In this report we present a design for a global network of high seas marine reserves. Marine reserves are highly protected areas that are off limits to all extractive and destructive uses, including fishing. They are the most powerful tool available for the conservation of ocean wildlife and may also benefit fisheries by promoting recovery and reproduction of exploited species.
Summary
The high seas lie beyond the 200 nautical mile limits that define the extent of national sovereignty by countries of the world. They cover 64% of the area of the oceans, and nearly half the surface of the planet. They are a global commons, under the stewardship of the United Nations Law of the Sea for the benefit of all nations.
But human pressures on the high seas are increasing fast, and urgent action is needed to protect them from harm. Recent research shows that industrial fishing has reduced populations of large, predatory fish, like tunas and billfish, by ninety percent or more in the last fifty years.
Some particularly vulnerable species, like sharks, have been reduced by factors of a hundred, or even a thousand. In the process of capturing these fish, industrial fishing methods are killing untold numbers of other wildlife, endangering birds, turtles and marine mammals. In the deep sea, heavy bottom trawling gears are destroying seamount habitats that have taken thousands of years to develop and may be irreplaceable on human timescales. Much of this activity is illegal, unregulated or goes unreported.

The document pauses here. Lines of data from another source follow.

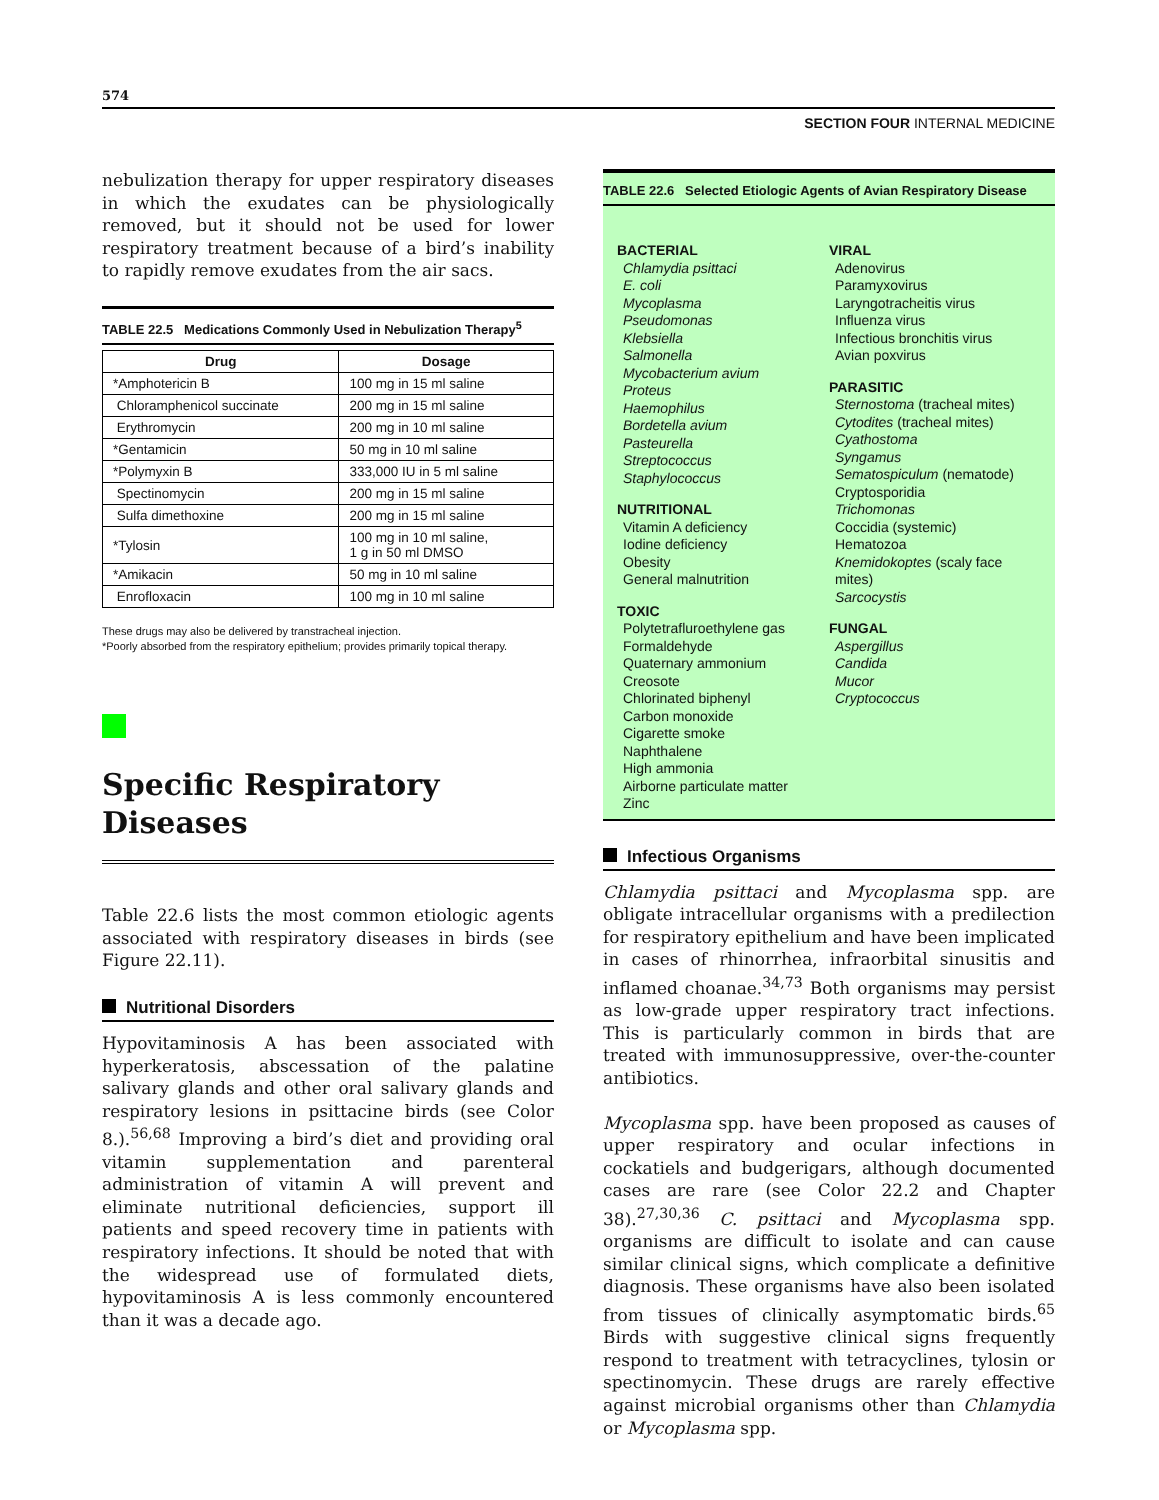574
SECTION FOUR INTERNAL MEDICINE
nebulization therapy for upper respiratory diseases in which the exudates can be physiologically removed, but it should not be used for lower respiratory treatment because of a bird’s inability to rapidly remove exudates from the air sacs.
TABLE 22.5 Medications Commonly Used in Nebulization Therapy<sup>5</sup>
| Drug | Dosage |
| --- | --- |
| *Amphotericin B | 100 mg in 15 ml saline |
| Chloramphenicol succinate | 200 mg in 15 ml saline |
| Erythromycin | 200 mg in 10 ml saline |
| *Gentamicin | 50 mg in 10 ml saline |
| *Polymyxin B | 333,000 IU in 5 ml saline |
| Spectinomycin | 200 mg in 15 ml saline |
| Sulfa dimethoxine | 200 mg in 15 ml saline |
| *Tylosin | 100 mg in 10 ml saline, 1 g in 50 ml DMSO |
| *Amikacin | 50 mg in 10 ml saline |
| Enrofloxacin | 100 mg in 10 ml saline |
These drugs may also be delivered by transtracheal injection.
*Poorly absorbed from the respiratory epithelium; provides primarily topical therapy.
Specific Respiratory Diseases
Table 22.6 lists the most common etiologic agents associated with respiratory diseases in birds (see Figure 22.11).
Nutritional Disorders
Hypovitaminosis A has been associated with hyperkeratosis, abscessation of the palatine salivary glands and other oral salivary glands and respiratory lesions in psittacine birds (see Color 8.).<sup>56,68</sup> Improving a bird’s diet and providing oral vitamin supplementation and parenteral administration of vitamin A will prevent and eliminate nutritional deficiencies, support ill patients and speed recovery time in patients with respiratory infections. It should be noted that with the widespread use of formulated diets, hypovitaminosis A is less commonly encountered than it was a decade ago.
TABLE 22.6 Selected Etiologic Agents of Avian Respiratory Disease
BACTERIAL
Chlamydia psittaci
E. coli
Mycoplasma
Pseudomonas
Klebsiella
Salmonella
Mycobacterium avium
Proteus
Haemophilus
Bordetella avium
Pasteurella
Streptococcus
Staphylococcus
NUTRITIONAL
Vitamin A deficiency
Iodine deficiency
Obesity
General malnutrition
TOXIC
Polytetrafluroethylene gas
Formaldehyde
Quaternary ammonium
Creosote
Chlorinated biphenyl
Carbon monoxide
Cigarette smoke
Naphthalene
High ammonia
Airborne particulate matter
Zinc
VIRAL
Adenovirus
Paramyxovirus
Laryngotracheitis virus
Influenza virus
Infectious bronchitis virus
Avian poxvirus
PARASITIC
Sternostoma (tracheal mites)
Cytodites (tracheal mites)
Cyathostoma
Syngamus
Sematospiculum (nematode)
Cryptosporidia
Trichomonas
Coccidia (systemic)
Hematozoa
Knemidokoptes (scaly face mites)
Sarcocystis
FUNGAL
Aspergillus
Candida
Mucor
Cryptococcus
Infectious Organisms
Chlamydia psittaci and Mycoplasma spp. are obligate intracellular organisms with a predilection for respiratory epithelium and have been implicated in cases of rhinorrhea, infraorbital sinusitis and inflamed choanae.<sup>34,73</sup> Both organisms may persist as low-grade upper respiratory tract infections. This is particularly common in birds that are treated with immunosuppressive, over-the-counter antibiotics.
Mycoplasma spp. have been proposed as causes of upper respiratory and ocular infections in cockatiels and budgerigars, although documented cases are rare (see Color 22.2 and Chapter 38).<sup>27,30,36</sup> C. psittaci and Mycoplasma spp. organisms are difficult to isolate and can cause similar clinical signs, which complicate a definitive diagnosis. These organisms have also been isolated from tissues of clinically asymptomatic birds.<sup>65</sup> Birds with suggestive clinical signs frequently respond to treatment with tetracyclines, tylosin or spectinomycin. These drugs are rarely effective against microbial organisms other than Chlamydia or Mycoplasma spp.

In this report we present a design for a global network of high seas marine reserves. Marine reserves are highly protected areas that are off limits to all extractive and destructive uses, including fishing. They are the most powerful tool available for the conservation of ocean wildlife and may also benefit fisheries by promoting recovery and reproduction of exploited species. The network we propose aims to protect places that are biologically rich, supporting outstanding concentrations of animals and plants. It also seeks to protect places that are particularly threatened or vulnerable to present or possible future human impacts, like fishing or seabed mining. Our overarching aim is for a network that is representative of the full variety of life in the sea.
To achieve these aims, we brought together many different kinds of biological, physical and oceanographic data. Data on oceanographic features like water temperature gradients and upwelling areas, together with fishery and tracking data on oceanic megafauna, enabled us to identify places that are hotspots of activity on the high seas for large-bodied and vulnerable species. They included tunas and billfish, albatrosses, turtles, pinnipeds (seals and sea lions) and penguins, animal groups whose ranges cover the seas from pole to pole. To this we added maps of cetacean diversity. To ensure that our network is representative, we used data on the distribution of different biogeographic areas, depth zones, seabed sediment types and ocean trenches to represent the variety of habitats and their variation across the globe. We paid particular attention to highly sensitive deepwater habitats, using maps of seamount distribution and bathymetry to identify places vulnerable to harm by bottom fishing. We also used bathymetric data to calculate seabed complexity, which helps in identifying biologically rich places in the deep sea.
All data were mapped using a geographic information system and gridded into 5o latitude by 5o longitude cells, the size of the smallest marine reserves that we considered to be viable in the high seas.